Rishi Sunak’s Spring Statement has failed to impress experts, commentators, many in his own party and, crucially, the millions of people facing what the OBR forecasts to be the biggest fall in living standards since records began in 1956. Snap YouGov polling found that 69 per cent of people don’t think the Chancellor did enough yesterday to address the looming cost of living crisis, and 66 per cent say the Chancellor’s announcements today will not benefit people like them much.
As I wrote yesterday, this was a Statement designed to reassure Conservative backbenchers that Sunak is a low-tax Tory like them – his popularity has wobbled in the past year over his choice to hike taxes like National Insurance. But unfortunately, saying “tax cut” over and over again in yesterday’s statement has not been enough to undo the reality that – despite the increase in the National Insurance threshold, a 5p cut to fuel duty, a cut to income tax by 2024, and scrapping VAT on heat pumps and home insulation – the tax burden is still going to rise to the highest it has been in 70 years. Paul Johnson, the head of the Institute for Fiscal Studies, has this morning branded the Chancellor a “fiscal illusionist”.
It doesn’t mean, however, that the entirety of the Conservative party has turned on Sunak. Despite the public drubbing in today’s papers, most Tory MPs are crediting the announcements Sunak did make and don’t envy the invidious position he finds himself in, simultaneously trying to balance the books post-pandemic, provide support for a fresh crisis (against his own political instincts to be less interventionist) and lower taxes when the book-balancing imperative, his priority, gives him little scope to do that. Despite the political messiness of raising the National Insurance threshold while going ahead with the unpopular increase in the rate, many Tory MPs previously worried by it are expressing relief, describing the “huge difference” it will make to their constituents. The fuel duty cut has also been welcomed, even it will make a couple of pounds’ difference to the cost of filling up.

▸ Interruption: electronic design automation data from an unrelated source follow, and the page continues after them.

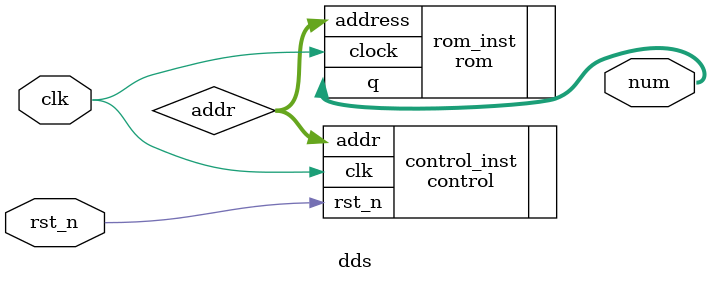
<source format=v>
module dds (clk, rst_n, num);

	input clk, rst_n;
	
	output [7:0] num;
	
	wire [7:0] addr;
	
	control #(.pword(64), .fword(1_000_000))
		control_inst(
				.clk(clk), 
				.rst_n(rst_n), 
				.addr(addr)
			);

	rom	rom_inst (
		.address ( addr ),
		.clock ( clk ),
		.q ( num )
		);

endmodule

</source>
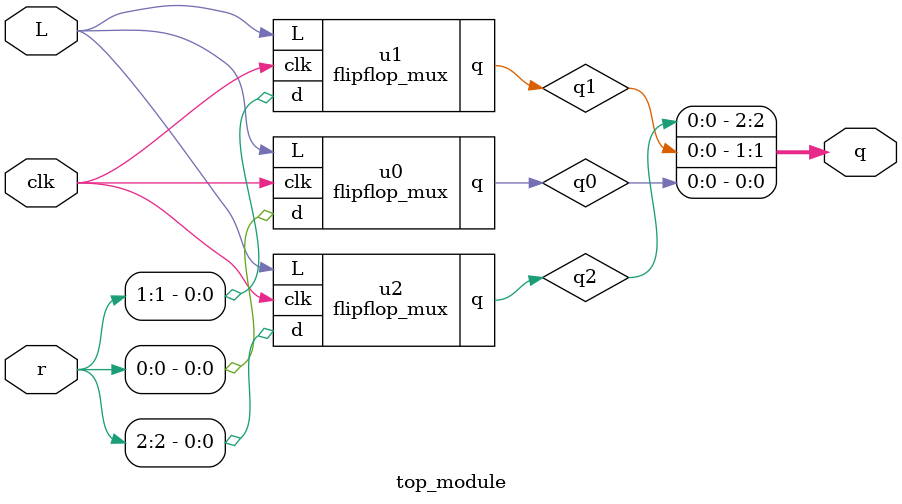
<source format=sv>
module flipflop_mux(
    input clk,
    input L,
    input d,
    output reg q
);
    always @(posedge clk) begin
        if (L) begin
            q <= d;
        end else begin
            q <= q;
        end
    end
endmodule
module top_module(
    input clk,
    input L,
    input [2:0] r,
    output [2:0] q
);
    wire q0, q1, q2;

    flipflop_mux u0 (
        .clk(clk),
        .L(L),
        .d(r[0]),
        .q(q0)
    );
    
    flipflop_mux u1 (
        .clk(clk),
        .L(L),
        .d(r[1]),
        .q(q1)
    );

    flipflop_mux u2 (
        .clk(clk),
        .L(L),
        .d(r[2]),
        .q(q2)
    );

    assign q = {q2, q1, q0};
endmodule

</source>
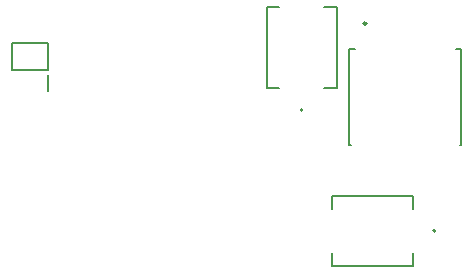
<source format=gbo>
G04*
G04 #@! TF.GenerationSoftware,Altium Limited,Altium Designer,22.0.2 (36)*
G04*
G04 Layer_Color=32896*
%FSLAX25Y25*%
%MOIN*%
G70*
G04*
G04 #@! TF.SameCoordinates,5F5B6C63-6FB6-4E28-9BE5-C2605847C7C1*
G04*
G04*
G04 #@! TF.FilePolarity,Positive*
G04*
G01*
G75*
%ADD10C,0.00984*%
%ADD11C,0.00500*%
%ADD12C,0.00787*%
D10*
X124606Y119626D02*
G03*
X124606Y119626I-492J0D01*
G01*
D11*
X114624Y98010D02*
Y124998D01*
X91376Y98010D02*
Y124998D01*
X95598D01*
X110402D02*
X114624D01*
X91376Y98010D02*
X95598D01*
X110402D02*
X114624D01*
X139994Y57902D02*
Y62124D01*
Y38876D02*
Y43098D01*
X113006Y57902D02*
Y62124D01*
Y38876D02*
Y43098D01*
Y38876D02*
X139994D01*
X113006Y62124D02*
X139994D01*
D12*
X103394Y90835D02*
G03*
X103394Y90835I-394J0D01*
G01*
X147563Y50500D02*
G03*
X147563Y50500I-394J0D01*
G01*
X154331Y111161D02*
X156240D01*
X118760D02*
X120669D01*
X118760Y79154D02*
Y111161D01*
X156240Y79154D02*
Y111161D01*
X155610Y79154D02*
X156240D01*
X118760D02*
X119390D01*
X18406Y97083D02*
Y102594D01*
X6594Y103972D02*
X18406D01*
X6594D02*
Y113028D01*
X18406D01*
Y103972D02*
Y113028D01*
M02*

</source>
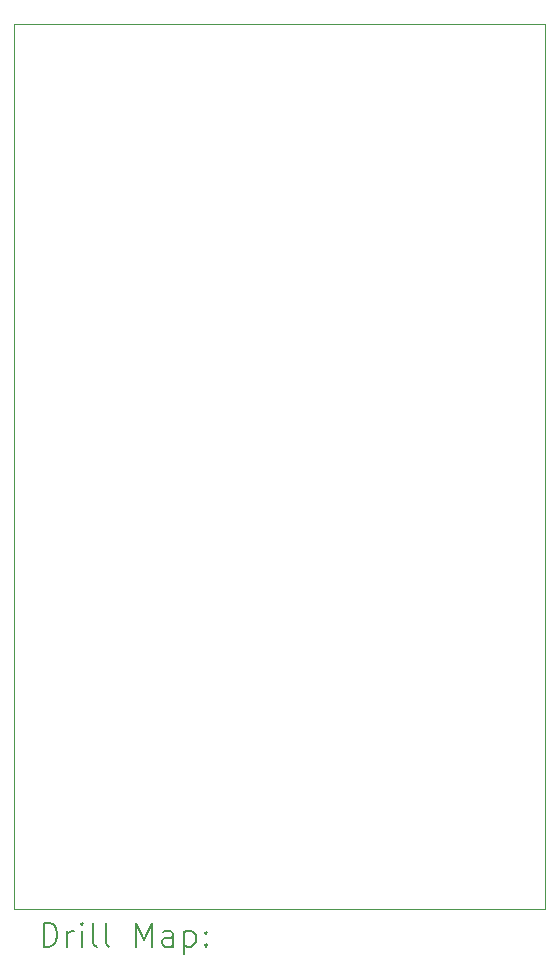
<source format=gbr>
%FSLAX45Y45*%
G04 Gerber Fmt 4.5, Leading zero omitted, Abs format (unit mm)*
G04 Created by KiCad (PCBNEW (6.0.5)) date 2023-02-27 22:37:32*
%MOMM*%
%LPD*%
G01*
G04 APERTURE LIST*
%TA.AperFunction,Profile*%
%ADD10C,0.100000*%
%TD*%
%ADD11C,0.200000*%
G04 APERTURE END LIST*
D10*
X13000000Y-14400000D02*
X17500000Y-14400000D01*
X13000000Y-14400000D02*
X13000000Y-6900000D01*
X17500000Y-14400000D02*
X17500000Y-6900000D01*
X13000000Y-6900000D02*
X17500000Y-6900000D01*
D11*
X13252619Y-14715476D02*
X13252619Y-14515476D01*
X13300238Y-14515476D01*
X13328809Y-14525000D01*
X13347857Y-14544048D01*
X13357381Y-14563095D01*
X13366905Y-14601190D01*
X13366905Y-14629762D01*
X13357381Y-14667857D01*
X13347857Y-14686905D01*
X13328809Y-14705952D01*
X13300238Y-14715476D01*
X13252619Y-14715476D01*
X13452619Y-14715476D02*
X13452619Y-14582143D01*
X13452619Y-14620238D02*
X13462143Y-14601190D01*
X13471667Y-14591667D01*
X13490714Y-14582143D01*
X13509762Y-14582143D01*
X13576428Y-14715476D02*
X13576428Y-14582143D01*
X13576428Y-14515476D02*
X13566905Y-14525000D01*
X13576428Y-14534524D01*
X13585952Y-14525000D01*
X13576428Y-14515476D01*
X13576428Y-14534524D01*
X13700238Y-14715476D02*
X13681190Y-14705952D01*
X13671667Y-14686905D01*
X13671667Y-14515476D01*
X13805000Y-14715476D02*
X13785952Y-14705952D01*
X13776428Y-14686905D01*
X13776428Y-14515476D01*
X14033571Y-14715476D02*
X14033571Y-14515476D01*
X14100238Y-14658333D01*
X14166905Y-14515476D01*
X14166905Y-14715476D01*
X14347857Y-14715476D02*
X14347857Y-14610714D01*
X14338333Y-14591667D01*
X14319286Y-14582143D01*
X14281190Y-14582143D01*
X14262143Y-14591667D01*
X14347857Y-14705952D02*
X14328809Y-14715476D01*
X14281190Y-14715476D01*
X14262143Y-14705952D01*
X14252619Y-14686905D01*
X14252619Y-14667857D01*
X14262143Y-14648809D01*
X14281190Y-14639286D01*
X14328809Y-14639286D01*
X14347857Y-14629762D01*
X14443095Y-14582143D02*
X14443095Y-14782143D01*
X14443095Y-14591667D02*
X14462143Y-14582143D01*
X14500238Y-14582143D01*
X14519286Y-14591667D01*
X14528809Y-14601190D01*
X14538333Y-14620238D01*
X14538333Y-14677381D01*
X14528809Y-14696428D01*
X14519286Y-14705952D01*
X14500238Y-14715476D01*
X14462143Y-14715476D01*
X14443095Y-14705952D01*
X14624048Y-14696428D02*
X14633571Y-14705952D01*
X14624048Y-14715476D01*
X14614524Y-14705952D01*
X14624048Y-14696428D01*
X14624048Y-14715476D01*
X14624048Y-14591667D02*
X14633571Y-14601190D01*
X14624048Y-14610714D01*
X14614524Y-14601190D01*
X14624048Y-14591667D01*
X14624048Y-14610714D01*
M02*

</source>
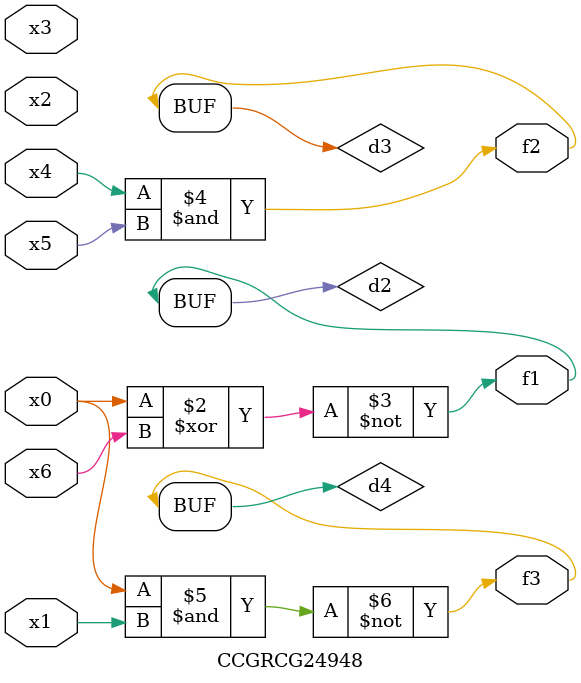
<source format=v>
module CCGRCG24948(
	input x0, x1, x2, x3, x4, x5, x6,
	output f1, f2, f3
);

	wire d1, d2, d3, d4;

	nor (d1, x0);
	xnor (d2, x0, x6);
	and (d3, x4, x5);
	nand (d4, x0, x1);
	assign f1 = d2;
	assign f2 = d3;
	assign f3 = d4;
endmodule

</source>
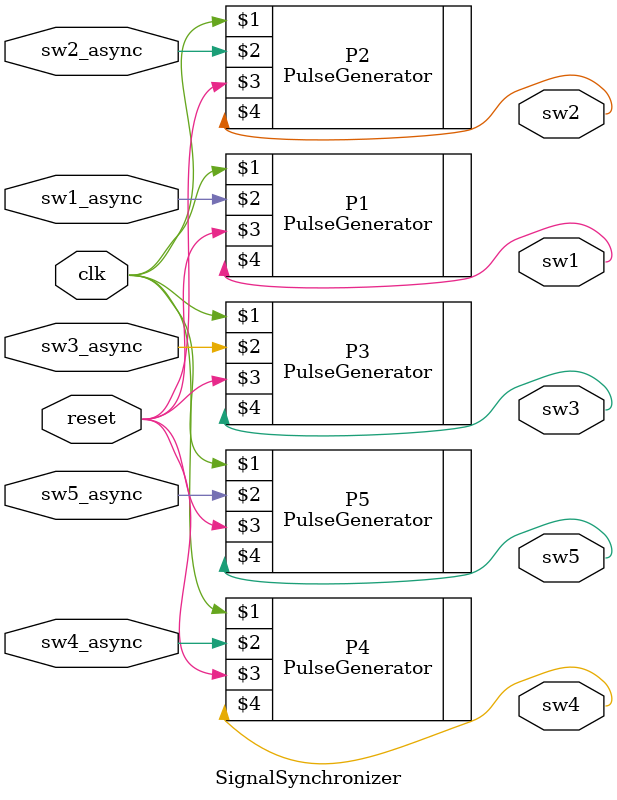
<source format=v>
`timescale 1ns / 1ps
module SignalSynchronizer(
  input clk,
  input sw1_async, 
  input sw2_async, 
  input sw3_async, 
  input sw4_async, 
  input sw5_async, 
  input reset,
  output sw1,
  output sw2,
  output sw3,
  output sw4,
  output sw5
);

PulseGenerator P1(clk, sw1_async, reset, sw1);
PulseGenerator P2(clk, sw2_async, reset, sw2);
PulseGenerator P3(clk, sw3_async, reset, sw3);
PulseGenerator P4(clk, sw4_async, reset, sw4);
PulseGenerator P5(clk, sw5_async, reset, sw5);

endmodule

</source>
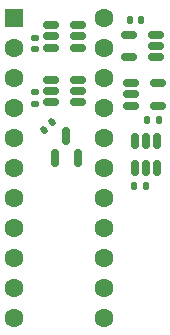
<source format=gbr>
%TF.GenerationSoftware,KiCad,Pcbnew,9.0.2*%
%TF.CreationDate,2025-08-20T02:55:48+06:00*%
%TF.ProjectId,hp3478a-fram-6l,68703334-3738-4612-9d66-72616d2d366c,rev?*%
%TF.SameCoordinates,Original*%
%TF.FileFunction,Soldermask,Bot*%
%TF.FilePolarity,Negative*%
%FSLAX46Y46*%
G04 Gerber Fmt 4.6, Leading zero omitted, Abs format (unit mm)*
G04 Created by KiCad (PCBNEW 9.0.2) date 2025-08-20 02:55:48*
%MOMM*%
%LPD*%
G01*
G04 APERTURE LIST*
G04 Aperture macros list*
%AMRoundRect*
0 Rectangle with rounded corners*
0 $1 Rounding radius*
0 $2 $3 $4 $5 $6 $7 $8 $9 X,Y pos of 4 corners*
0 Add a 4 corners polygon primitive as box body*
4,1,4,$2,$3,$4,$5,$6,$7,$8,$9,$2,$3,0*
0 Add four circle primitives for the rounded corners*
1,1,$1+$1,$2,$3*
1,1,$1+$1,$4,$5*
1,1,$1+$1,$6,$7*
1,1,$1+$1,$8,$9*
0 Add four rect primitives between the rounded corners*
20,1,$1+$1,$2,$3,$4,$5,0*
20,1,$1+$1,$4,$5,$6,$7,0*
20,1,$1+$1,$6,$7,$8,$9,0*
20,1,$1+$1,$8,$9,$2,$3,0*%
G04 Aperture macros list end*
%ADD10RoundRect,0.250000X-0.550000X-0.550000X0.550000X-0.550000X0.550000X0.550000X-0.550000X0.550000X0*%
%ADD11C,1.600000*%
%ADD12RoundRect,0.140000X0.021213X-0.219203X0.219203X-0.021213X-0.021213X0.219203X-0.219203X0.021213X0*%
%ADD13RoundRect,0.140000X-0.170000X0.140000X-0.170000X-0.140000X0.170000X-0.140000X0.170000X0.140000X0*%
%ADD14RoundRect,0.150000X0.512500X0.150000X-0.512500X0.150000X-0.512500X-0.150000X0.512500X-0.150000X0*%
%ADD15RoundRect,0.150000X-0.512500X-0.150000X0.512500X-0.150000X0.512500X0.150000X-0.512500X0.150000X0*%
%ADD16RoundRect,0.140000X-0.140000X-0.170000X0.140000X-0.170000X0.140000X0.170000X-0.140000X0.170000X0*%
%ADD17RoundRect,0.140000X0.140000X0.170000X-0.140000X0.170000X-0.140000X-0.170000X0.140000X-0.170000X0*%
%ADD18RoundRect,0.150000X0.150000X-0.587500X0.150000X0.587500X-0.150000X0.587500X-0.150000X-0.587500X0*%
%ADD19RoundRect,0.150000X-0.150000X0.512500X-0.150000X-0.512500X0.150000X-0.512500X0.150000X0.512500X0*%
G04 APERTURE END LIST*
D10*
%TO.C,J1*%
X132680000Y-56700000D03*
D11*
X132680000Y-59240000D03*
X132680000Y-61780000D03*
X132680000Y-64320000D03*
X132680000Y-66860000D03*
X132680000Y-69400000D03*
X132680000Y-71940000D03*
X132680000Y-74480000D03*
X132680000Y-77020000D03*
X132680000Y-79560000D03*
X132680000Y-82100000D03*
X140300000Y-82100000D03*
X140300000Y-79560000D03*
X140300000Y-77020000D03*
X140300000Y-74480000D03*
X140300000Y-71940000D03*
X140300000Y-69400000D03*
X140300000Y-66860000D03*
X140300000Y-64320000D03*
X140300000Y-61780000D03*
X140300000Y-59240000D03*
X140300000Y-56700000D03*
%TD*%
D12*
%TO.C,C2*%
X135260589Y-66239411D03*
X135939411Y-65560589D03*
%TD*%
D13*
%TO.C,C4*%
X134500000Y-63020000D03*
X134500000Y-63980000D03*
%TD*%
D14*
%TO.C,U4*%
X138137500Y-61950000D03*
X138137500Y-62900000D03*
X138137500Y-63850000D03*
X135862500Y-63850000D03*
X135862500Y-62900000D03*
X135862500Y-61950000D03*
%TD*%
D15*
%TO.C,U6*%
X142662500Y-64150000D03*
X142662500Y-63200000D03*
X142662500Y-62250000D03*
X144937500Y-62250000D03*
X144937500Y-64150000D03*
%TD*%
D16*
%TO.C,C6*%
X142520000Y-56900000D03*
X143480000Y-56900000D03*
%TD*%
D17*
%TO.C,C3*%
X143860000Y-70975000D03*
X142900000Y-70975000D03*
%TD*%
D13*
%TO.C,C5*%
X134500000Y-58420000D03*
X134500000Y-59380000D03*
%TD*%
D14*
%TO.C,U3*%
X138137500Y-57350000D03*
X138137500Y-58300000D03*
X138137500Y-59250000D03*
X135862500Y-59250000D03*
X135862500Y-58300000D03*
X135862500Y-57350000D03*
%TD*%
D18*
%TO.C,U2*%
X138100000Y-68600000D03*
X136200000Y-68600000D03*
X137150000Y-66725000D03*
%TD*%
D19*
%TO.C,U1*%
X142950000Y-67162500D03*
X143900000Y-67162500D03*
X144850000Y-67162500D03*
X144850000Y-69437500D03*
X143900000Y-69437500D03*
X142950000Y-69437500D03*
%TD*%
D14*
%TO.C,U5*%
X144737500Y-58150000D03*
X144737500Y-59100000D03*
X144737500Y-60050000D03*
X142462500Y-60050000D03*
X142462500Y-58150000D03*
%TD*%
D17*
%TO.C,C7*%
X144980000Y-65400000D03*
X144020000Y-65400000D03*
%TD*%
M02*

</source>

The problem with Rishi Sunak’s Spring Statement is less about the measures he announced (although there were some criticisms of those), and more that they simply don’t go far enough. I wrote last month about Labour’s approach to Sunak, once the most popular politician in the country, and reported that they don’t have much faith in Sunak’s abilities as a political operator any more (or that he’s “crap at politics”, as one figure close to Keir Starmer put it). The damning response to the Spring Statement shows why.
Labour sees fiscal events like these as important staging posts ahead of the next election. The party has a rare opportunity to increase its economic credibility, which it sees as the fundamental way it can beat the Conservatives (Labour has never won without polling well in this area). It sees Rishi Sunak’s statement as out of touch, failing utterly to tackle the serious concerns of households up and down the country – and it is taking a lot of pleasure in exposing the difference between Sunak’s low-tax rhetoric and his high-tax reality. That position on taxation could well come back to bite Labour. But for now, the party is vindicated in its assessment of Sunak, and more confident both in its ability to oppose him and that it is the party with the economic offer to meet the needs of the country. As someone close to Rachel Reeves put it: “He set the bar really high with his first budget, and he’s never really recovered.” Sunak is struggling to live up to his own hype, and yesterday failed to reassure people that he is rising to the challenge of a fresh economic crisis.